New alternatives may be coming. Billionaires Jeff Bezos and Elon Musk are each proposing satellite networks that they say will provide faster Internet connections at lower cost. But Ben Fineman cautions that as promising as those concepts sound, they’ll take enormous resources to implement: Musk’s company “SpaceX said it will need 4,425 satellites for this project,” he points out, “which is about twice as many satellites as all the satellites that are in orbit for every application today.”

Cell phone companies also are upgrading their offerings. Sprint is improving its high-speed mobile data throughout eastern Michigan, says Scott Santi, the company’s vice president of network deployment. “We know where the usage is good and where it’s not as robust as we would like,” Santi says. “We design the network improvements to address that.” Assuming “the cooperation and partnership of the community and its leaders” on rights-of-way and permitting, he says, the work will include Washtenaw County. The company aims to finish the upgrade within a year.

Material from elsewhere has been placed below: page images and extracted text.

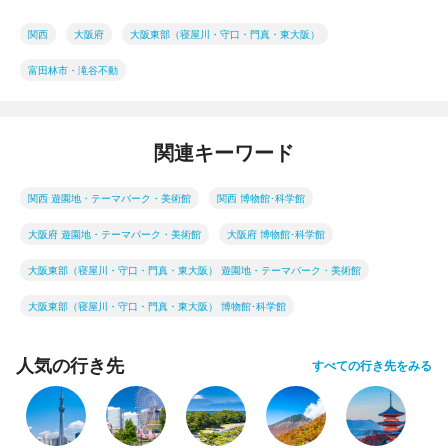
関西
大阪府
大阪東部（寝屋川・守口・門真・東大阪）
富田林市・滝谷不動
関連キーワード
関西 遊園地・テーマパーク・美術館
関西 博物館･科学館
大阪府 遊園地・テーマパーク・美術館
大阪府 博物館･科学館
大阪東部（寝屋川・守口・門真・東大阪） 遊園地・テーマパーク・美術館
大阪東部（寝屋川・守口・門真・東大阪） 博物館･科学館
人気の行き先
すべての行き先をみる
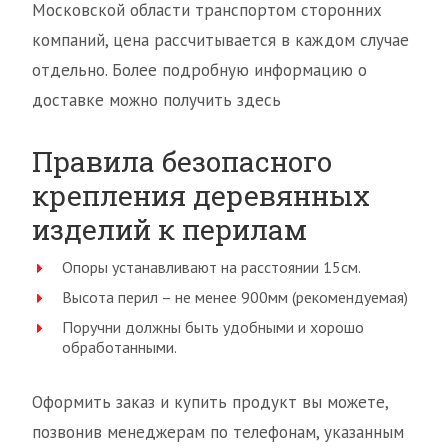
Московской области транспортом сторонних
компаний, цена рассчитывается в каждом случае
отдельно. Более подробную информацию о
доставке можно получить здесь
Правила безопасного
крепления деревянных
изделий к перилам
Опоры устанавливают на расстоянии 15см.
Высота перил – не менее 900мм (рекомендуемая)
Поручни должны быть удобными и хорошо
обработанными.
Оформить заказ и купить продукт вы можете,
позвонив менеджерам по телефонам, указанным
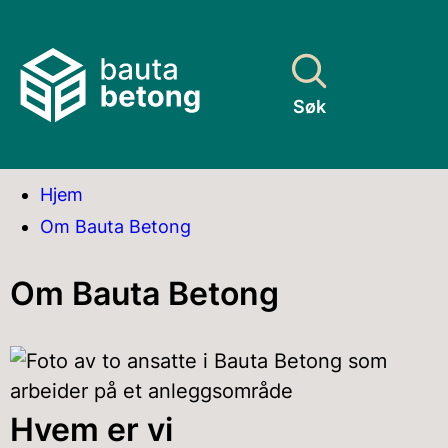
Søk
Du
Hjem
Om Bauta Betong
er
Om Bauta Betong
her:
Hvem er vi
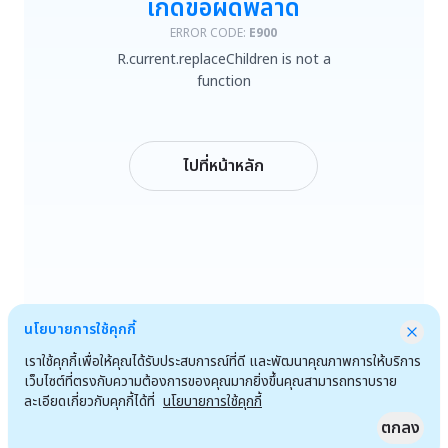
เกิดข้อผิดพลาด
R.current.replaceChildren is not a function
ERROR CODE:
E900
R.current.replaceChildren is not a
ลองใหม่
function
กลับหน้าหลัก
ไปที่หน้าหลัก
นโยบายการใช้คุกกี้
เราใช้คุกกี้เพื่อให้คุณได้รับประสบการณ์ที่ดี และพัฒนาคุณภาพการให้บริการ
เว็บไซต์ที่ตรงกับความต้องการของคุณมากยิ่งขึ้นคุณสามารถทราบราย
ละเอียดเกี่ยวกับคุกกี้ได้ที่
นโยบายการใช้คุกกี้
ตกลง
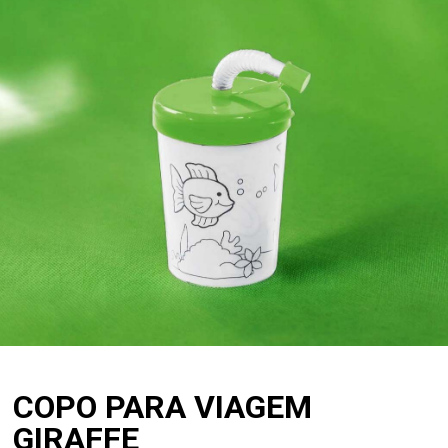
COPO PARA VIAGEM
GIRAFFE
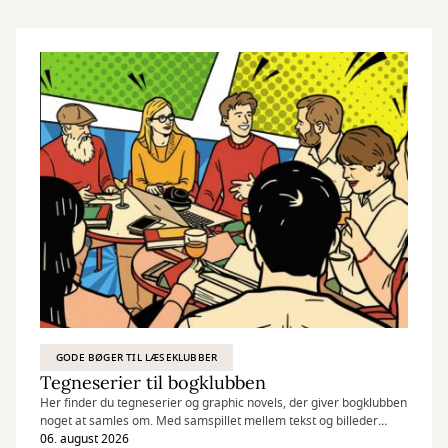
GODE BØGER TIL LÆSEKLUBBER
Tegneserier til bogklubben
Her finder du tegneserier og graphic novels, der giver bogklubben
noget at samles om. Med samspillet mellem tekst og billeder
åbner de for samtaler om både nære relationer og de større
06. august 2026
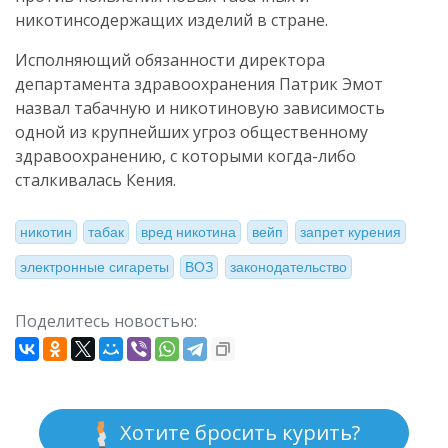
никотинсодержащих изделий в стране.
Исполняющий обязанности директора
департамента здравоохранения Патрик Эмот
назвал табачную и никотиновую зависимость
одной из крупнейших угроз общественному
здравоохранению, с которыми когда-либо
сталкивалась Кения.
никотин
табак
вред никотина
вейп
запрет курения
электронные сигареты
ВОЗ
законодательство
Поделитесь новостью:
Хотите бросить курить?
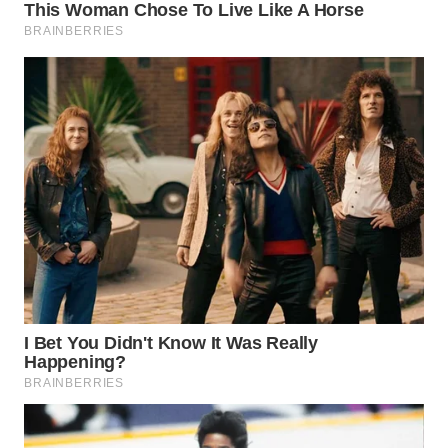
TAPANULI
TENGAH
WN DELI
SERDANG
WN
TEBING
TINGGI
WN
PAKPAK
WN
KARAWANG
WN
BEKASI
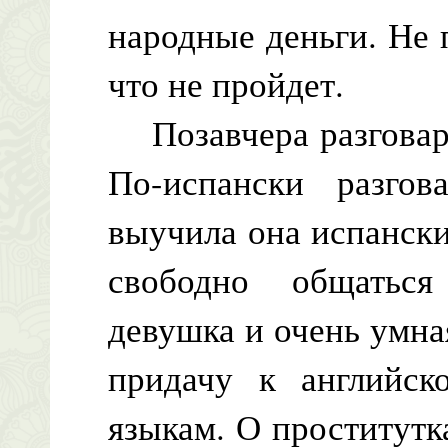
народные деньги. Не 
что не пройдет.
Позавчера разговари
По-испански разгов
выучила она испански
свободно общатьс
девушка и очень умна
придачу к английс
языкам. О проститутка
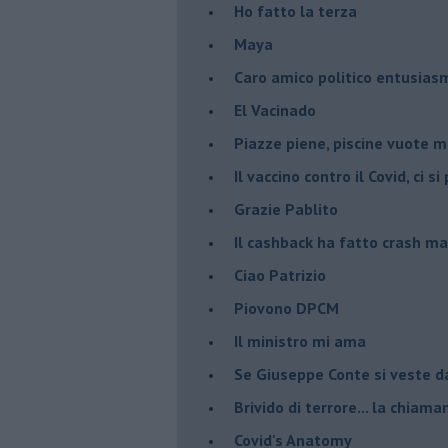
Ho fatto la terza
Maya
Caro amico politico entusias
El Vacinado
Piazze piene, piscine vuote 
​Il vaccino contro il Covid, ci s
Grazie Pablito
Il cashback ha fatto crash ma
Ciao Patrizio
Piovono DPCM
Il ministro mi ama
Se Giuseppe Conte si veste d
Brivido di terrore... la chiam
Covid's Anatomy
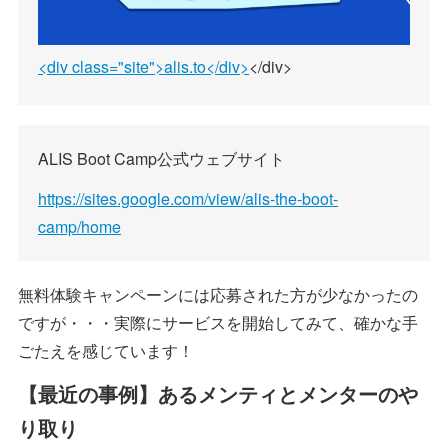
<div class="site">alis.to</div>
</div>
ALIS Boot Camp公式ウェブサイト
https://sites.google.com/view/alis-the-boot-
camp/home
無料体験キャンペーンには応募された方が少なかったの
ですが・・・実際にサービスを開始してみて、確かな手
ごたえを感じています！
【最近の事例】あるメンティとメンターのや
り取り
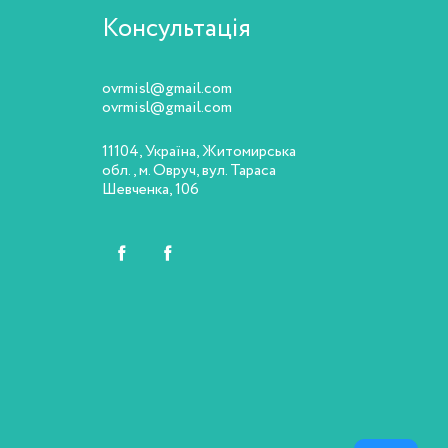
Консультація
ovrmisl@gmail.com
ovrmisl@gmail.com
11104, Україна, Житомирська
обл., м. Овруч, вул. Тараса
Шевченка, 106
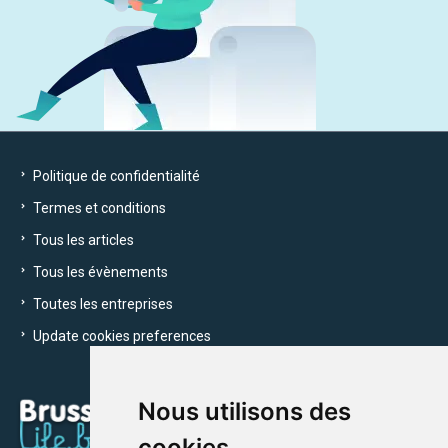
Politique de confidentialité
Termes et conditions
Tous les articles
Tous les évènements
Toutes les entreprises
Update cookies preferences
Nous utilisons des
cookies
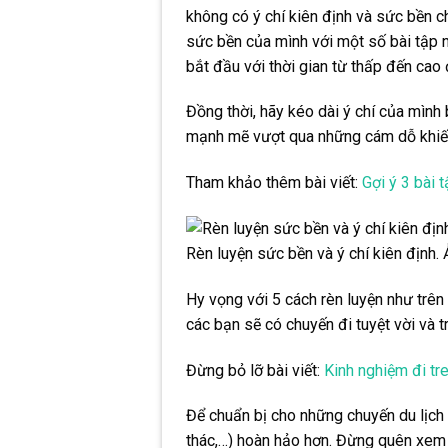
không có ý chí kiên định và sức bền c
sức bền của mình với một số bài tập n
bắt đầu với thời gian từ thấp đến cao
Đồng thời, hãy kéo dài ý chí của mình
mạnh mẽ vượt qua những cám dỗ khiến
Tham khảo thêm bài viết:
Gợi ý 3 bài 
Rèn luyện sức bền và ý chí kiên định. 
Hy vọng với 5 cách rèn luyện như trên
các bạn sẽ có chuyến đi tuyệt vời và tr
Đừng bỏ lỡ bài viết:
Kinh nghiệm đi tre
Để chuẩn bị cho những chuyến du lịch 
thác,…) hoàn hảo hơn. Đừng quên xem t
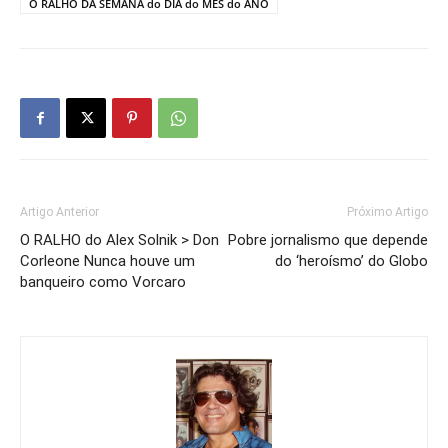
O RALHO DA SEMANA do DIA do MÊS do ANO
Artigo Anterior
Próximo Artigo
O RALHO do Alex Solnik > Don
Pobre jornalismo que depende
Corleone Nunca houve um
do ‘heroísmo’ do Globo
banqueiro como Vorcaro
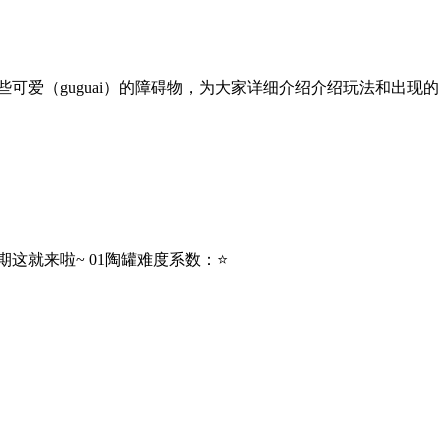
爱（guguai）的障碍物，为大家详细介绍介绍玩法和出现的
就来啦~ 01陶罐难度系数：⭐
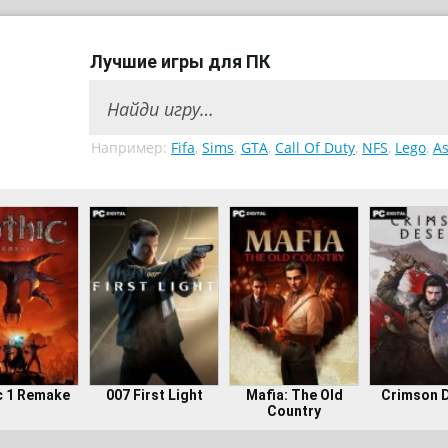
Лучшие игры для ПК
Например:
Fifa
,
Sims
,
GTA
,
Call Of Duty
,
NFS
,
Lego
,
As
c 1 Remake
007 First Light
Mafia: The Old
Crimson 
Country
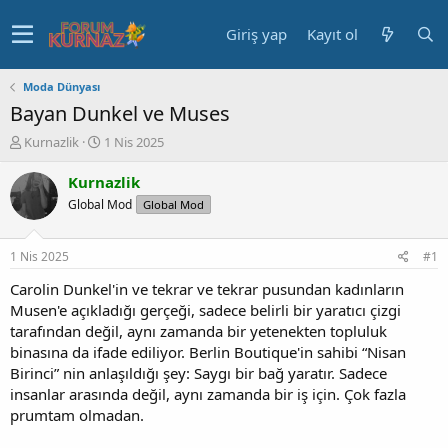
Giriş yap
Kayıt ol
Moda Dünyası
Bayan Dunkel ve Muses
K
B
Kurnazlik
1 Nis 2025
o
a
n
ş
Kurnazlik
u
l
Global Mod
Global Mod
y
a
u
n
b
g
1 Nis 2025
#1
a
ı
ş
ç
Carolin Dunkel'in ve tekrar ve tekrar pusundan kadınların
l
t
Musen'e açıkladığı gerçeği, sadece belirli bir yaratıcı çizgi
a
a
tarafından değil, aynı zamanda bir yetenekten topluluk
t
r
binasına da ifade ediliyor. Berlin Boutique'in sahibi “Nisan
a
i
Birinci” nin anlaşıldığı şey: Saygı bir bağ yaratır. Sadece
n
h
insanlar arasında değil, aynı zamanda bir iş için. Çok fazla
i
prumtam olmadan.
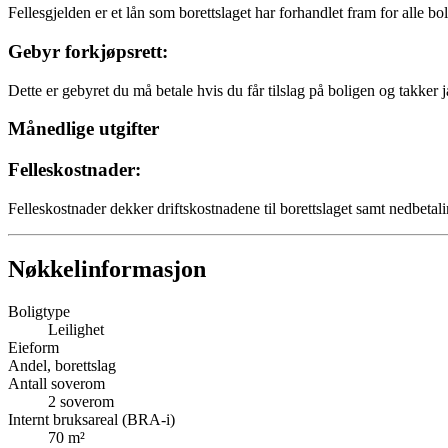
Fellesgjelden er et lån som borettslaget har forhandlet fram for alle bo
Gebyr forkjøpsrett:
Dette er gebyret du må betale hvis du får tilslag på boligen og takker j
Månedlige utgifter
Felleskostnader:
Felleskostnader dekker driftskostnadene til borettslaget samt nedbetali
Nøkkelinformasjon
Boligtype
Leilighet
Eieform
Andel, borettslag
Antall soverom
2
soverom
Internt bruksareal (BRA-i)
70
m²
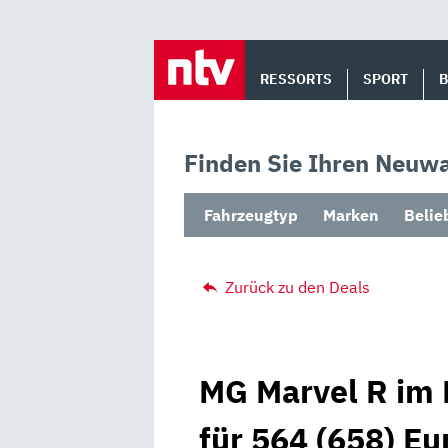
Skip
to
RESSORTS
SPORT
content
Finden Sie Ihren Neuwa
Fahrzeugtyp
Marken
Belie
Zurück zu den Deals
MG Marvel R im 
für 564 (658) Eu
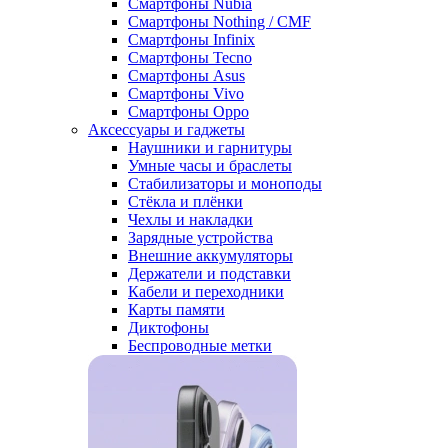
Смартфоны Nubia
Смартфоны Nothing / CMF
Смартфоны Infinix
Смартфоны Tecno
Смартфоны Asus
Смартфоны Vivo
Смартфоны Oppo
Аксессуары и гаджеты
Наушники и гарнитуры
Умные часы и браслеты
Стабилизаторы и моноподы
Стёкла и плёнки
Чехлы и накладки
Зарядные устройства
Внешние аккумуляторы
Держатели и подставки
Кабели и переходники
Карты памяти
Диктофоны
Беспроводные метки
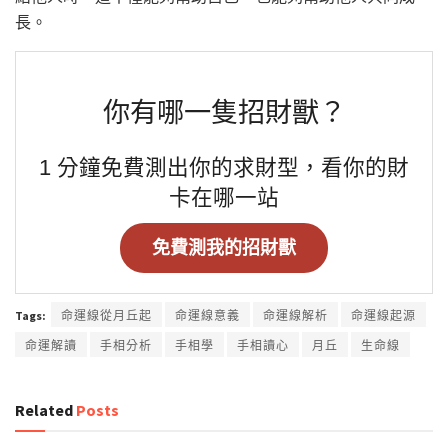
長。
你有哪一隻招財獸？
1 分鐘免費測出你的求財型，看你的財
卡在哪一站
免費測我的招財獸
Tags:
命運線從月丘起
命運線意義
命運線解析
命運線起源
命運解讀
手相分析
手相學
手相讀心
月丘
生命線
Related
Posts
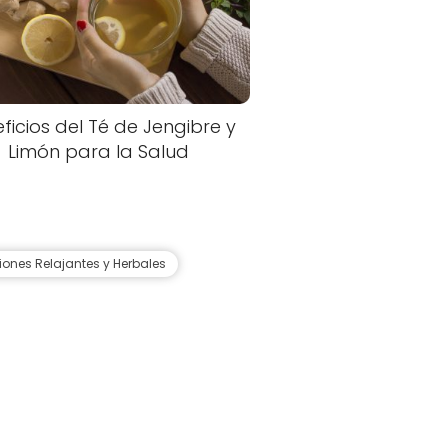
ficios del Té de Jengibre y
Limón para la Salud
siones Relajantes y Herbales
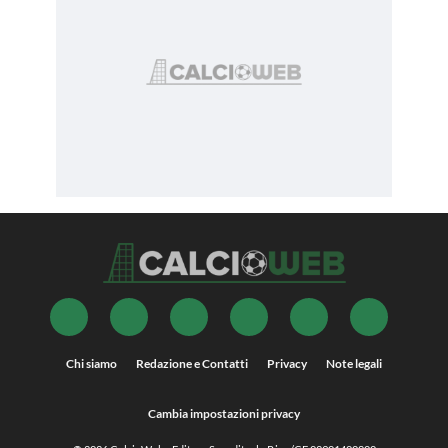
Chi siamo
Redazione e Contatti
Privacy
Note legali
Cambia impostazioni privacy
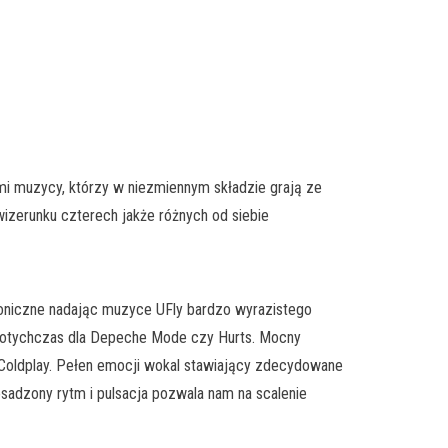
ami muzycy, którzy w niezmiennym składzie grają ze
 wizerunku czterech jakże różnych od siebie
roniczne nadając muzyce UFly bardzo wyrazistego
dotychczas dla Depeche Mode czy Hurts. Mocny
ch Coldplay. Pełen emocji wokal stawiający zdecydowane
sadzony rytm i pulsacja pozwala nam na scalenie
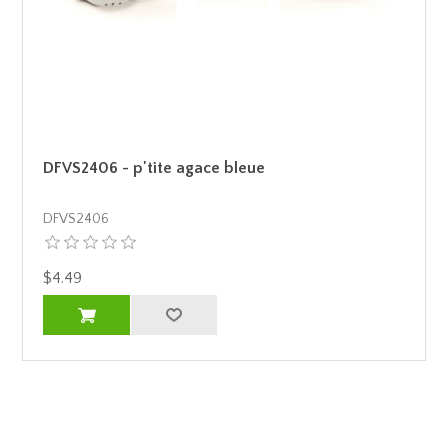
DFVS2406 - p'tite agace bleue
DFVS2406
$4.49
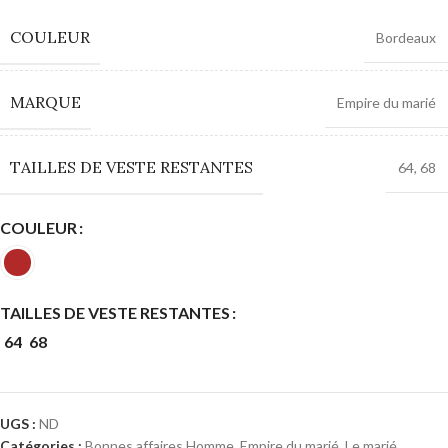
COULEUR
Bordeaux
MARQUE
Empire du marié
TAILLES DE VESTE RESTANTES
64
,
68
COULEUR
TAILLES DE VESTE RESTANTES
64
68
UGS :
ND
Catégories :
Bonnes affaires Homme
,
Empire du marié
,
Le marié,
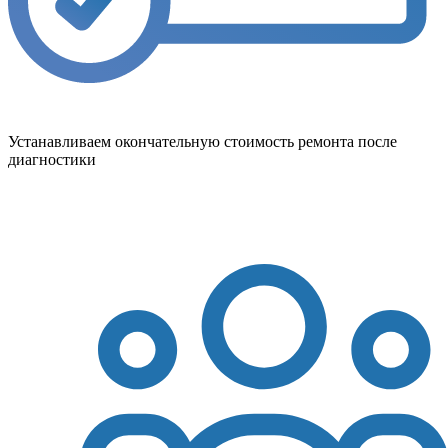
Устанавливаем окончательную стоимость ремонта после
диагностики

Verizon, meanwhile, is expanding the capabilities of its 4G LTE network. “The speed we’re able to provide over wireless is so much greater than a year ago,” says Steve Van Dinter, a spokesman for Verizon’s Great Lakes market. “We can deploy more of this technology faster going wireless than running fiber to everyone’s homes.” Teresa Mask, a spokesperson for AT&T, says her company also will be offering faster wireless data to more people.

Susan Filipiak of Lima Township says phone providers have a long way to go. She finally gave up on her dial-up Internet service last year, because it took as long as twelve hours to access a video. She’s in a cell phone dead zone, and satellite options are poor because of nearby trees. She goes to the Dexter library every day to get access, but is wary of using its public computers for banking or online shopping. The Internet “should be available to everybody,” she says.

Like Ben Fineman, Dan Manning believes that fiber is the long-term solution. The key, he says, will be finding a way to reduce costs and get more providers to expand their networks.

Fineman believes momentum for government-funded broadband will build. “One community or another will move forward and when that happens, surrounding communities will start to see the tangible benefits that community is getting,” he predicts. Marty Newell of the Center for Rural Strategies said the key is local choice, “the ability to do whatever makes the most sense, because there just is not a single alternative that works everywhere.”

Nikki Sunstrum is hoping for a solution soon. Reliable Internet access, she says, is a requirement in society today. “I know our decision to choose the home we did would have most certainly been affected had we known what we know now.”